Lastly, in addition to the traditional deliverables we made sure to wrap a community of practice around the design system. Knowledge was not left to tribal silos or hard to fine wiki pages. Instead we make sure to be known and available to those using the system.

Evolution

Fleet's visual aesthetic and framework elements have evolved multiple times during its development. Creating a design system for easily maintaining visual consistency with the traditional product look-and-feel was Fleet's first goal. The system's earliest form started with the Advanced Firewall Management and continued its course in other applications including Local Traffic Policies.

We began to move Fleet into a more modern look-and-feel with the Dashboard Refactor and Redesign, with small tweaks made based on lessons learned while designing for Network Map Redesign.

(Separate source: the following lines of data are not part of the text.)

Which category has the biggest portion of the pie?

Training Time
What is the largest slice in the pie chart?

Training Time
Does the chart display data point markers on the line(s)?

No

Fleet has recently gone through a significant refresh. New product development is allowing us to introduce changes aligned around modern interaction patterns, instead of historical alignment. These changes are illustrated below, and are at the center of the Modular BIG-IP GUI Redesign.

Deliverables

Style Guide

The most complex and most important part of the Fleet Design System is the Style Guide. The guidelines are an all encompassing reference, which included many of the familiar Human-Interface Guideline topics:

  • Layout and style guidelines
  • Component usage best practices
  • Page templates
  • Reusable patterns
  • Voice & Tone guidelines
  • Accessibility guidelines

It also serves as a development resource. Each component page provides the HTML slug required for the SCSS to properly format it, allowing developers to reference the DOM for either a copy/paste into a static page, or creating a new UI framework component. A reference for each VueJS, and other, reusable component is also provided - giving the developers details on how to properly reference each component property.

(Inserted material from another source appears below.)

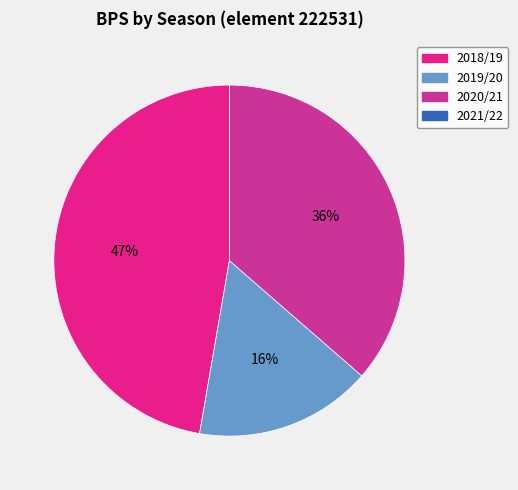

The 2020/21 slice represents 29% of the pie. True or false?

False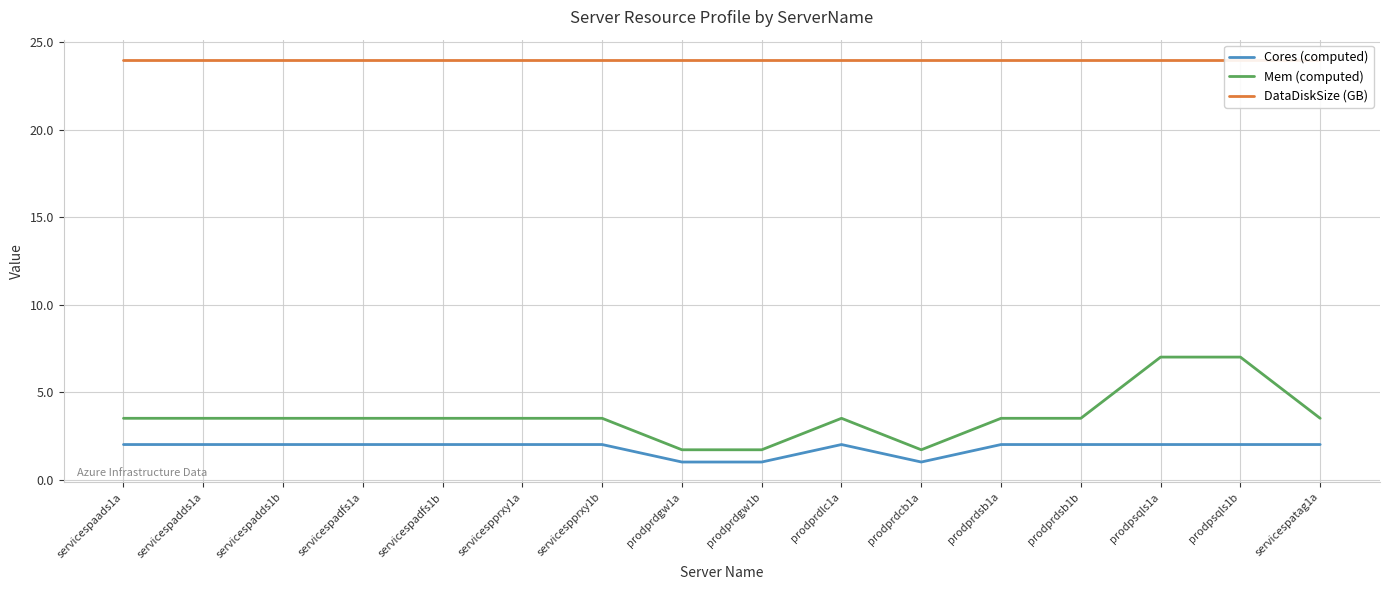

How many series are shown in this chart?

3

We made sure to write the guidelines using Fleet itself. This allows developers and designers to see the patterns in action as they're reading about them and understand how they work together in a live application.

A screenshot of Fleet's Design Guidelines (1 of 3) A screenshot of Fleet's Design Guidelines (2 of 3) A screenshot of Fleet's Design Guidelines (3 of 3)

HTML and SCSS

Because Fleet is designed to work across multiple products it must be framework agnostic. While some previous, and some parallel, design system efforts locked themselves into a single UI framework (e.g., React), the Fleet components and patterns were designed to be seperate from any UI framework dependencies.

This was important because of plug-in technologies available within the BIG-IP product, specifically iApps LX. It would not be appropriate for us to force contributors to select a specific UI framework, due to preference or skill level. Not locking in developers provides greater adoption incentive.

A screenshot of Visual Studio Code, showing Fleet's SCSS code

Reusable Components

Reusable components allow Fleet to avoid redundant development and testing, minimize rework, and maximize reuse across projects through a federated development and commonly managed set of UI components.

VueJS was selected as the initial framework, because of that framework's use in the Modular BIG-IP redesign effort. These components provided developers a way to more easily code simple components, and open up the landscape to more complex components such as Autocomplete and Graphs.

Additional frameworks, including React and Angular, are planned; using the VueJS components as reference.

A screenshot of Visual Studio Code, showing Fleet's Vue code

Rollout

We didn't have the luxury to build everything at once, but we also wanted to avoid providing Frankenstein releases that would damange the user experience and hinder adoption. In the end we linked the atomic design strategy to the deployment schedule of our Modular BIG-IP redesign. This allowed us to incorporate design changes at the 'atomic' level for the initial releases; working through 'molecules' and 'organisms' on a needed basis.

Documentation has suffered under this model, because of the face pace of development and the availability of other community tools. This is unfortunately, but documentation is catching up as resources allow.